第4話 ハルトネスト
広大な自然と廃墟。旧世界の遺跡。現代人類が繁栄を貪る人類圏。
それらがモザイクのように混在するこの世界で、ハルトネストは比較的安全で栄えている街のひとつだった。
人工の色。機械の音。漂う熱気。
生きた人間と、機械仕掛けの者たち。
喋る獣型ロボットや、自走型のAI店舗までもが入り混じり、喧騒の中で渦を巻くように共存している。
「普通」などという言葉は、ここには存在しない。
だからこそ、ソラのような存在も目立つことなく、この街の色に溶け込むことができた。
ホログラムの広告が空中で踊り、配送ドローンが人波を器用にすり抜けていく。
外骨格スーツを着た作業員、金属の肌を持つヒト型の機械たち。
そんな雑多で奇妙な光景の中、ソラの瞳は好奇心に輝いていた。
「わあ〜っ! すごい……! あれなに? あっちは!? わあっ、あの子、足がくるくる回ってる!」
「うるさい。はしゃぐな」
「だって、全部はじめて見るんだもん! ラドリー、あの青い屋台、何売ってるの?」
「ジャンクスープの自走式スタンドだ」
「おいしい?」
「クソまずいし、腹壊すぞ」
道行く人々が、元気な白い猫と、その隣で冷めた目をした男のコンビにチラリと視線を向ける。

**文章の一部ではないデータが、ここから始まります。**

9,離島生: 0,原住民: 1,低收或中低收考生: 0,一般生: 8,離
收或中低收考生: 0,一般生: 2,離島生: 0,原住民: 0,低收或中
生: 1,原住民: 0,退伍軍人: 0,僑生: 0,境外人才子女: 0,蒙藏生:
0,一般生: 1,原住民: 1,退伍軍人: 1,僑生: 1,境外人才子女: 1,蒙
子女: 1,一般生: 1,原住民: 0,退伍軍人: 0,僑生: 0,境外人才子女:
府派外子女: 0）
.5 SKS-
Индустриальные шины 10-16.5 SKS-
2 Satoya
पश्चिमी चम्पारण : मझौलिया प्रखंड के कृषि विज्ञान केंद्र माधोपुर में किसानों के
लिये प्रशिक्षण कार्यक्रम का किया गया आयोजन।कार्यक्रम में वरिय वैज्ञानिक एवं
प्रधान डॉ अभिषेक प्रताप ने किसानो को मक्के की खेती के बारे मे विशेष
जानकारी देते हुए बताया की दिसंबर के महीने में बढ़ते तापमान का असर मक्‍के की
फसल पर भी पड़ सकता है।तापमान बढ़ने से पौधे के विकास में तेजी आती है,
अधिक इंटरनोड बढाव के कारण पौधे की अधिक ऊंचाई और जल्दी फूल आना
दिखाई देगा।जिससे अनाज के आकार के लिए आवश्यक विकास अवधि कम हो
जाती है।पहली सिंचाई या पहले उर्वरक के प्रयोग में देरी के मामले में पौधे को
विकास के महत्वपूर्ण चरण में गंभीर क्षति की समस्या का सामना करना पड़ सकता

だがラドリーは気にする様子もなく、ソラの襟首をつかんで腕に抱えると、通りの片隅へと足を進めた。
街の中心部から少し外れた、錆びた鉄骨と煤けたコンクリートの残る工業区画。
その一角に、古びた整備工房があった。看板には「ギアハイブ」の文字。風雨に晒され、掠れかけている。

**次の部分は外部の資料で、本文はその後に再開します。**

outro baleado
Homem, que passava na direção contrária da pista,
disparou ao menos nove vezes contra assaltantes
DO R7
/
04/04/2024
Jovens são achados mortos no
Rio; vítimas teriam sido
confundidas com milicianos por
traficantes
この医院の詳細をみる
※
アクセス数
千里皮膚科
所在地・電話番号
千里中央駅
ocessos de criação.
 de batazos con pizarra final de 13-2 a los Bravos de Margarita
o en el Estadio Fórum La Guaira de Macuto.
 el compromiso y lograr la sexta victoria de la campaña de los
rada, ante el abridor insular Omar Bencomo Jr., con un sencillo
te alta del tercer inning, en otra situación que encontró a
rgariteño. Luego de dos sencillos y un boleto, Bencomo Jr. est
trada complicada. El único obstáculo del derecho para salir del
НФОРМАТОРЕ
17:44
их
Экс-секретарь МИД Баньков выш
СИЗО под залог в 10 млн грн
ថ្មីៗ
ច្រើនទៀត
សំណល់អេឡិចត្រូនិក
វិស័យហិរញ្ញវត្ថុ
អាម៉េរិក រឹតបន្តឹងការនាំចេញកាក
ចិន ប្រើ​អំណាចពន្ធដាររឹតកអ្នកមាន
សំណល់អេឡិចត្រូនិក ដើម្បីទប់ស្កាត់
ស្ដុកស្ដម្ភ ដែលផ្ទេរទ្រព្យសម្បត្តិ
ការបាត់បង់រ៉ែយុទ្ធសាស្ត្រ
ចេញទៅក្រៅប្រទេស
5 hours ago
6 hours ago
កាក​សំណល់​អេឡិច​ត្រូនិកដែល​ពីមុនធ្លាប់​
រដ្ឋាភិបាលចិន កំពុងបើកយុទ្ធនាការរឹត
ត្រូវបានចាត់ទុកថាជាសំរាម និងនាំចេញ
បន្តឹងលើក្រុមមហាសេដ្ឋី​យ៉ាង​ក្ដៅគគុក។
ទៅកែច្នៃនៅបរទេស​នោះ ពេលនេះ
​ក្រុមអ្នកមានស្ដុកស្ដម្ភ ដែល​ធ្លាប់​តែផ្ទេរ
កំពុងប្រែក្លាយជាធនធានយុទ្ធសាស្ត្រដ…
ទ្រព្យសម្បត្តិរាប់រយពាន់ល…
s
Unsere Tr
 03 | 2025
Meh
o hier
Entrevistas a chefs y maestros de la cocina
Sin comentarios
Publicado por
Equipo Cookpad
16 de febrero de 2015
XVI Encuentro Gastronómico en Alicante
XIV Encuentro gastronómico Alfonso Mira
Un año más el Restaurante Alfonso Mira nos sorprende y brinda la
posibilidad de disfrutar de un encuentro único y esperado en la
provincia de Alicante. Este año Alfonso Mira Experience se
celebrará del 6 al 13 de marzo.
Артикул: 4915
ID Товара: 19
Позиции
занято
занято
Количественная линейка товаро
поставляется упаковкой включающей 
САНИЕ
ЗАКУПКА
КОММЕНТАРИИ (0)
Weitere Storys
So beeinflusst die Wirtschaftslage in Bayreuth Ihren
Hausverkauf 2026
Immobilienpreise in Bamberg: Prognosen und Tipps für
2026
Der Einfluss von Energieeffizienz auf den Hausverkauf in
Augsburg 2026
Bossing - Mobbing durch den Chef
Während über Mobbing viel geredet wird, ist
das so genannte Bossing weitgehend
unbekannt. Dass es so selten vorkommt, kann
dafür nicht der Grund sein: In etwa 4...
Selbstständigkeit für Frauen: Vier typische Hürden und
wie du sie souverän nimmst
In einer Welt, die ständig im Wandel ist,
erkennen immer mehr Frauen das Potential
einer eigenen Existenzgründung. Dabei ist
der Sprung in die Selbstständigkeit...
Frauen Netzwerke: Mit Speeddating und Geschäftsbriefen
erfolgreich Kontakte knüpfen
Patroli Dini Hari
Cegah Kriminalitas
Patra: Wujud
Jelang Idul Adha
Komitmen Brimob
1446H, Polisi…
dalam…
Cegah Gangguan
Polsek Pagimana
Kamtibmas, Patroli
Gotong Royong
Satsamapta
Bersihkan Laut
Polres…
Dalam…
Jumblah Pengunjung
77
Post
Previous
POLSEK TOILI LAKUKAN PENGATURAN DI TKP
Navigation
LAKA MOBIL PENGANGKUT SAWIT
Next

ラドリーはソラを片腕に抱えたまま、無言で扉を押し開けた。
パーツと機械油、古い鉄粉の匂いが入り混じった空気が鼻腔を掠める。
雑然とした工房の奥、カウンターの向こうで手を動かしていた女性がこちらに気づき、顔を上げた。
整備士のナディアだ。
エプロンには無数の染み。作業着は煤け、額にはゴーグル、手には厚手のグローブ。
華奢な体格とは裏腹に、工房のごちゃついた空気に見事に馴染んでいる。
「ハイ、ラディ。久しぶりね」
額のゴーグルを持ち上げながら、ナディアが歩み寄ってくる。
「ヴァンスは?」
「修理で、朝から出てる」
「そうか。じゃあ、ナディでいい。こいつを見てくれ」
「“じゃあ”とは何よ」
口調は軽いが、どこか親しみを含んだやり取り。
ふたりの間には、年季の入った気安さがあった。
ラドリーが駆け出しの頃、ナディアは工房の主人である父ヴァンスのもとで見習い整備士をしていた。
それから10年——ラドリーはベテランのハンターに、ナディアは一人前の整備士に成長していた。
そしていつしか、互いを愛称で呼び合うほどの信頼が育っていた。
ナディアの視線が、ラドリーの腕の中でじっと収まっているソラへと向く。
そして少し目を細め、揶揄するような口調で言った。
「また猫?」
以前ラドリーが持ち込んだ猫型の一体は酷く壊れていて、少々厄介な修理になったことがある。その記憶が過ったのだろう。
だが、その冗談めいた空気は、次の瞬間、ソラの挨拶で消える。
「ボク、ソラ。はじめまして」
ナディアは一瞬目を見開き、それからすぐに姿勢を変えた。
今度の猫型は状態が良さそうだと、意識を切り替える。
「こんにちは。私はナディア。よろしくね」
ソラに微笑みかけながら、カウンターの奥へと手招きする。
「ここに座って、じっとできる?」
「できるよ。ボク、いい子だから」
「そう、偉いのね」
ナディアはソラの頭をそっと撫で、その毛並みに目を細めた。
だが、その眼差しには、単なる愛玩を愛でる温もりはなかった。
整備士として、対象の細部を冷静に見つめる視線。
可愛さの裏にある構造の奥を見透かすような、静けさが宿っていた。